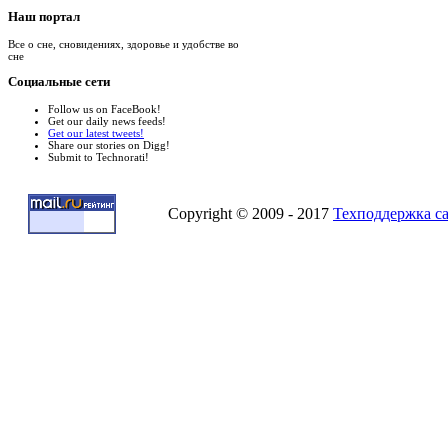
Наш
портал
Все о сне, сновидениях, здоровье и удобстве во
сне
Социальные
сети
Follow us on FaceBook!
Get our daily news feeds!
Get our latest tweets!
Share our stories on Digg!
Submit to Technorati!
Copyright © 2009 - 2017
Техподдержка с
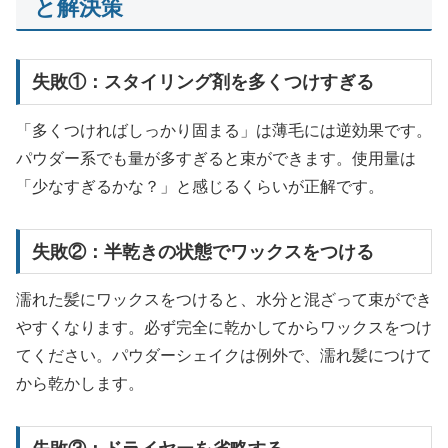
と解決策
失敗①：スタイリング剤を多くつけすぎる
「多くつければしっかり固まる」は薄毛には逆効果です。
パウダー系でも量が多すぎると束ができます。使用量は
「少なすぎるかな？」と感じるくらいが正解です。
失敗②：半乾きの状態でワックスをつける
濡れた髪にワックスをつけると、水分と混ざって束ができ
やすくなります。必ず完全に乾かしてからワックスをつけ
てください。パウダーシェイクは例外で、濡れ髪につけて
から乾かします。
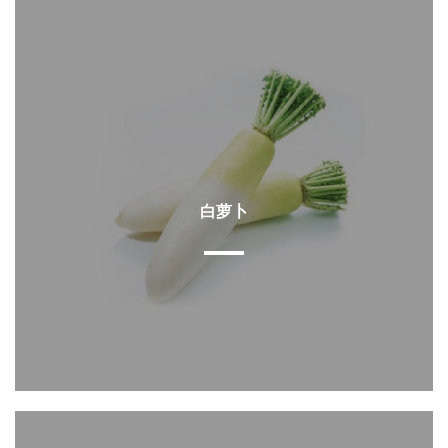
查看详情
白萝卜
查看详情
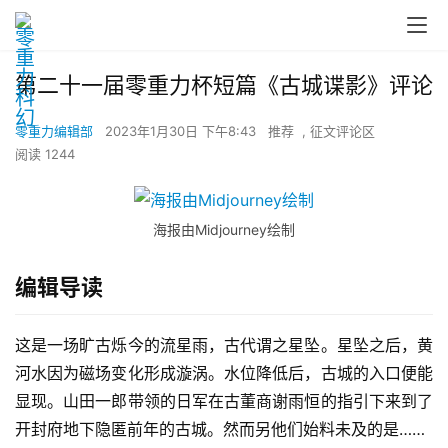
第二十一届零重力杯短篇《古城谍影》评论
零重力编辑部
2023年1月30日 下午8:43
推荐
,
征文评论区
阅读 1244
海报由Midjourney绘制
编辑导读
这是一场旷古烁今的流星雨，古代谓之星坠。星坠之后，黄
河水因为磁场变化形成漩涡。水位降低后，古城的入口便能
显现。山田一郎带领的日军在古董商谢雨恒的指引下来到了
开封府地下隐匿前年的古城。然而另他们始料未及的是……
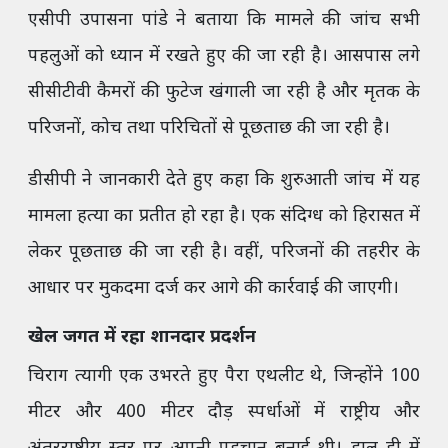
एसीपी उपासना पांडे ने बताया कि मामले की जांच सभी
पहलुओं को ध्यान में रखते हुए की जा रही है। आसपास लगे
सीसीटीवी कैमरों की फुटेज खंगाली जा रही है और मृतक के
परिजनों, कोच तथा परिचितों से पूछताछ की जा रही है।
डीसीपी ने जानकारी देते हुए कहा कि शुरुआती जांच में यह
मामला हत्या का प्रतीत हो रहा है। एक संदिग्ध को हिरासत में
लेकर पूछताछ की जा रही है। वहीं, परिजनों की तहरीर के
आधार पर मुकदमा दर्ज कर आगे की कार्रवाई की जाएगी।
खेल जगत में रहा शानदार प्रदर्शन
चिराग त्यागी एक उभरते हुए पैरा एथलीट थे, जिन्होंने 100
मीटर और 400 मीटर दौड़ स्पर्धाओं में राष्ट्रीय और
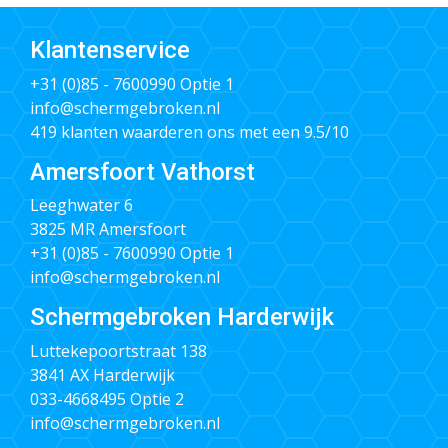
Klantenservice
+31 (0)85 - 7600990
Optie 1
info@schermgebroken.nl
419 klanten waarderen ons met een 9.5/10
Amersfoort Vathorst
Leeghwater 6
3825 MR Amersfoort
+31 (0)85 - 7600990
Optie 1
info@schermgebroken.nl
Schermgebroken Harderwijk
Luttekepoortstraat 138
3841 AX Harderwijk
033-4668495
Optie 2
info@schermgebroken.nl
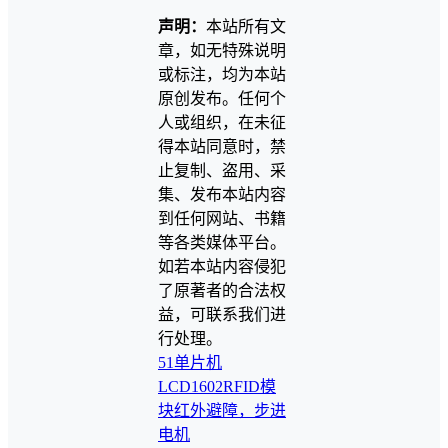
声明：
本站所有文
章，如无特殊说明
或标注，均为本站
原创发布。任何个
人或组织，在未征
得本站同意时，禁
止复制、盗用、采
集、发布本站内容
到任何网站、书籍
等各类媒体平台。
如若本站内容侵犯
了原著者的合法权
益，可联系我们进
行处理。
51单片机
LCD1602
RFID模
块
红外避障，步进
电机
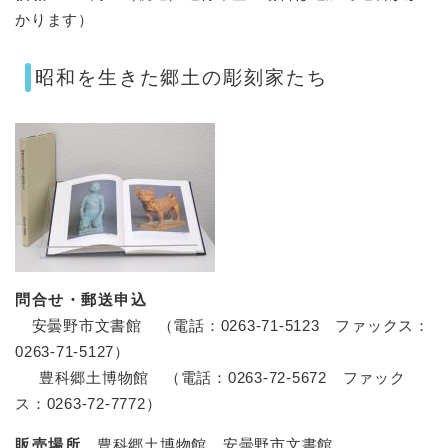
かります）
昭和を生きた郷土の彫刻家たち
問合せ・郵送申込
安曇野市文書館 （電話：0263-71-5123 ファックス：
0263-71-5127）
豊科郷土博物館 （電話：0263-72-5672 ファック
ス：0263-72-7772）
販売場所
豊科郷土博物館、安曇野市文書館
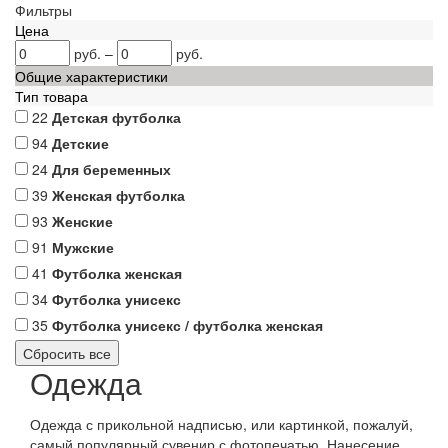
Фильтры
Цена
руб.
–
руб.
Общие характеристики
Тип товара
22
Детская футболка
94
Детские
24
Для беременных
39
Женская футболка
93
Женские
91
Мужские
41
Футболка женская
34
Футболка унисекс
35
Футболка унисекс / футболка женская
Одежда
Одежда с прикольной надписью, или картинкой, пожалуй,
самый популярный сувенир с фотопечатью. Нанесение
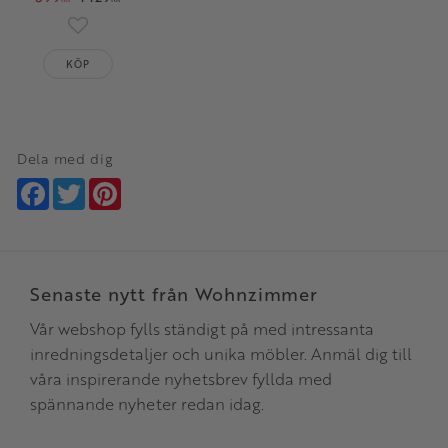
Lägg till i favoriter
KÖP
Dela med dig
Facebook
Twitter
Pinterest
Senaste nytt från Wohnzimmer
Vår webshop fylls ständigt på med intressanta
inredningsdetaljer och unika möbler. Anmäl dig till
våra inspirerande nyhetsbrev fyllda med
spännande nyheter redan idag.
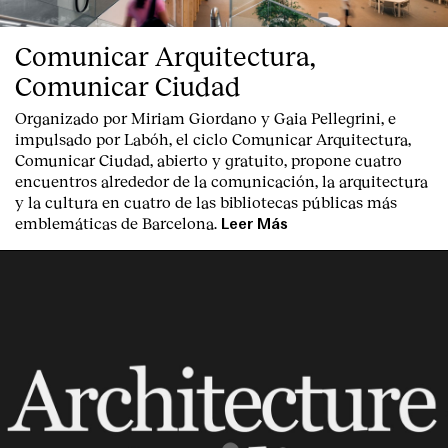
Comunicar Arquitectura,
Comunicar Ciudad
Organizado por Miriam Giordano y Gaia Pellegrini, e
impulsado por Labóh, el ciclo Comunicar Arquitectura,
Comunicar Ciudad, abierto y gratuito, propone cuatro
Clientes
encuentros alrededor de la comunicación, la arquitectura
y la cultura en cuatro de las bibliotecas públicas más
emblemáticas de Barcelona.
Leer Más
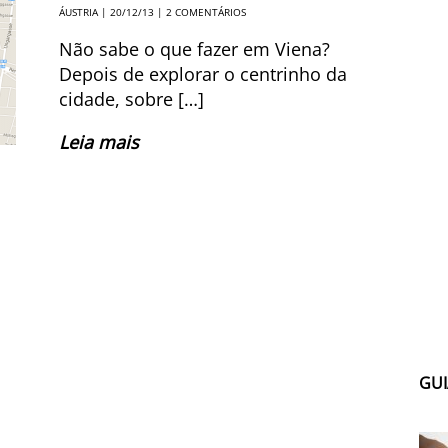
ÁUSTRIA
| 20/12/13 |
2 COMENTÁRIOS
Não sabe o que fazer em Viena?
Depois de explorar o centrinho da
cidade, sobre […]
Leia mais
GUI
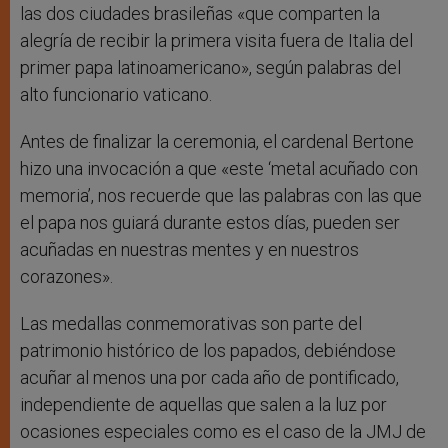
las dos ciudades brasileñas «que comparten la
alegría de recibir la primera visita fuera de Italia del
primer papa latinoamericano», según palabras del
alto funcionario vaticano.
Antes de finalizar la ceremonia, el cardenal Bertone
hizo una invocación a que «este ‘metal acuñado con
memoria’, nos recuerde que las palabras con las que
el papa nos guiará durante estos días, pueden ser
acuñadas en nuestras mentes y en nuestros
corazones».
Las medallas conmemorativas son parte del
patrimonio histórico de los papados, debiéndose
acuñar al menos una por cada año de pontificado,
independiente de aquellas que salen a la luz por
ocasiones especiales como es el caso de la JMJ de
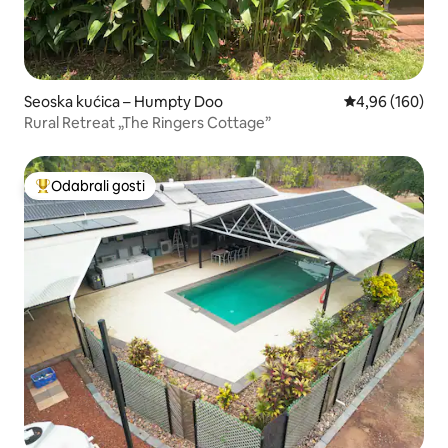
Seoska kućica – Humpty Doo
Prosječna ocjen
4,96 (160)
Rural Retreat „The Ringers Cottage”
Odabrali gosti
Među najviše rangiranima s oznakom „Odabrali gosti”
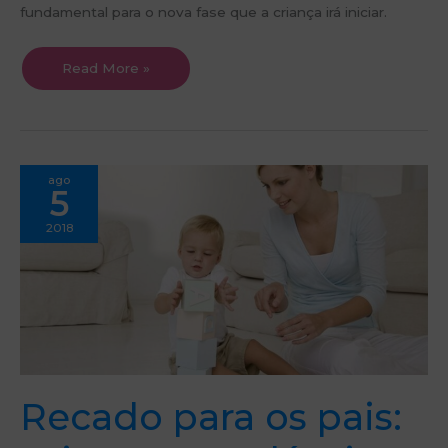
fundamental para o nova fase que a criança irá iniciar.
Read More »
Recado
ago
para
5
os
pais:
Crianças
2018
saudáveis,
adultos
bem
sucedidos
Recado para os pais:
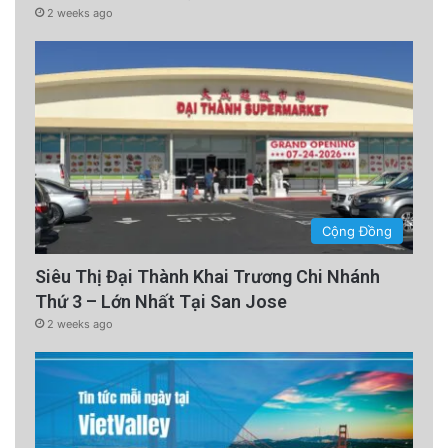
2 weeks ago
Cộng Đồng
Siêu Thị Đại Thành Khai Trương Chi Nhánh
Thứ 3 – Lớn Nhất Tại San Jose
2 weeks ago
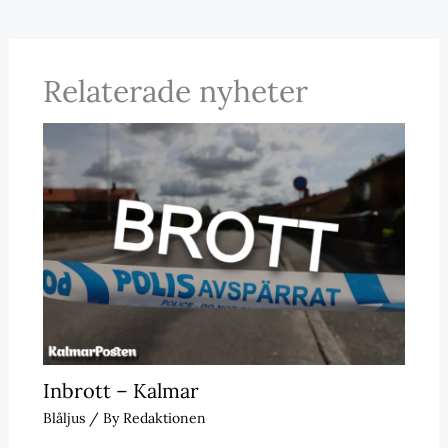
Relaterade nyheter
Inbrott – Kalmar
Blåljus
/ By
Redaktionen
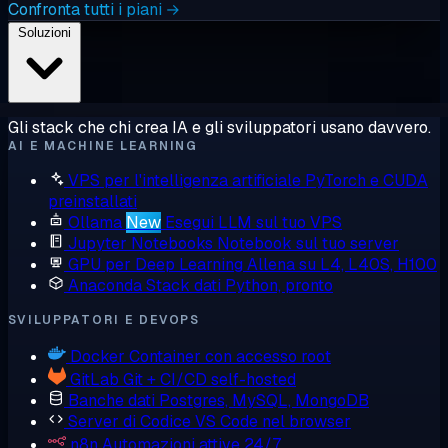
Confronta tutti i piani →
Soluzioni
Gli stack che chi crea IA e gli sviluppatori usano davvero.
AI E MACHINE LEARNING
VPS per l'intelligenza artificiale
PyTorch e CUDA
preinstallati
Ollama
New
Esegui LLM sul tuo VPS
Jupyter Notebooks
Notebook sul tuo server
GPU per Deep Learning
Allena su L4, L40S, H100
Anaconda
Stack dati Python, pronto
SVILUPPATORI E DEVOPS
Docker
Container con accesso root
GitLab
Git + CI/CD self-hosted
Banche dati
Postgres, MySQL, MongoDB
Server di Codice
VS Code nel browser
n8n
Automazioni attive 24/7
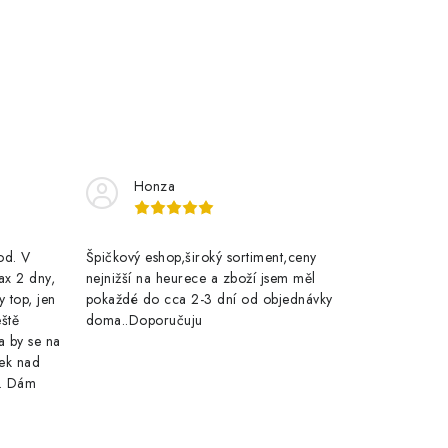
Honza
rod. V
Špičkový eshop,široký sortiment,ceny
ax 2 dny,
nejnižší na heurece a zboží jsem měl
y top, jen
pokaždé do cca 2-3 dní od objednávky
eště
doma..Doporučuju
a by se na
ek nad
e. Dám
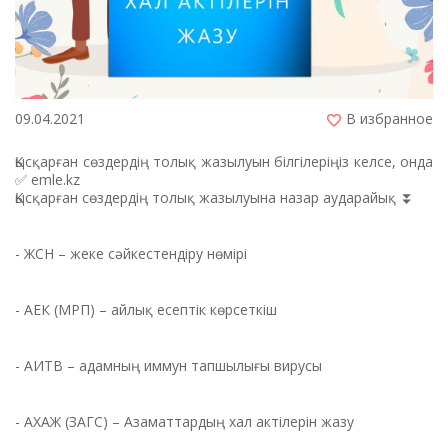
09.04.2021
В избранное
Қысқарған сөздердің толық жазылуын білгілеріңіз келсе, онда
✅ emle.kz
Қысқарған сөздердің толық жазылуына назар аударайық ⏬
⠀
- ЖСН – жеке сәйкестендіру нөмірі
⠀
- АЕК (МРП) – айлық есептік көрсеткіш
⠀
- АИТВ – адамның иммун тапшылығы вирусы
⠀
- АХАЖ (ЗАГС) – Азаматтардың хал актілерін жазу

········

EXERCISE OBJECTIVE
In the data above, please extract the lines from the first one through the line with "परिजनों, कोच तथा", exactly, and keep pictures out.

EXERCISE OUTPUT
Наш
портал
Все о сне, сновидениях, здоровье и удобстве во
сне
Социальные
сети
Follow us on FaceBook!
Get our daily news feeds!
Get our latest tweets!
Share our stories on Digg!
Submit to Technorati!
Copyright © 2009 - 2017
Техподдержка с
と解決策
失敗①：スタイリング剤を多くつけすぎる
「多くつければしっかり固まる」は薄毛には逆効果です。
パウダー系でも量が多すぎると束ができます。使用量は
「少なすぎるかな？」と感じるくらいが正解です。
失敗②：半乾きの状態でワックスをつける
濡れた髪にワックスをつけると、水分と混ざって束ができ
やすくなります。必ず完全に乾かしてからワックスをつけ
てください。パウダーシェイクは例外で、濡れ髪につけて
から乾かします。
查看详情
白萝卜
查看详情
第二十一届零重力杯短篇《古城谍影》评论
零重力编辑部
2023年1月30日 下午8:43
推荐
,
征文评论区
阅读 1244
海报由Midjourney绘制
编辑导读
这是一场旷古烁今的流星雨，古代谓之星坠。星坠之后，黄
河水因为磁场变化形成漩涡。水位降低后，古城的入口便能
显现。山田一郎带领的日军在古董商谢雨恒的指引下来到了
开封府地下隐匿前年的古城。然而另他们始料未及的是……
एसीपी उपासना पांडे ने बताया कि मामले की जांच सभी
पहलुओं को ध्यान में रखते हुए की जा रही है। आसपास लगे
सीसीटीवी कैमरों की फुटेज खंगाली जा रही है और मृतक के
परिजनों, कोच तथा परिचितों से पूछताछ की जा रही है।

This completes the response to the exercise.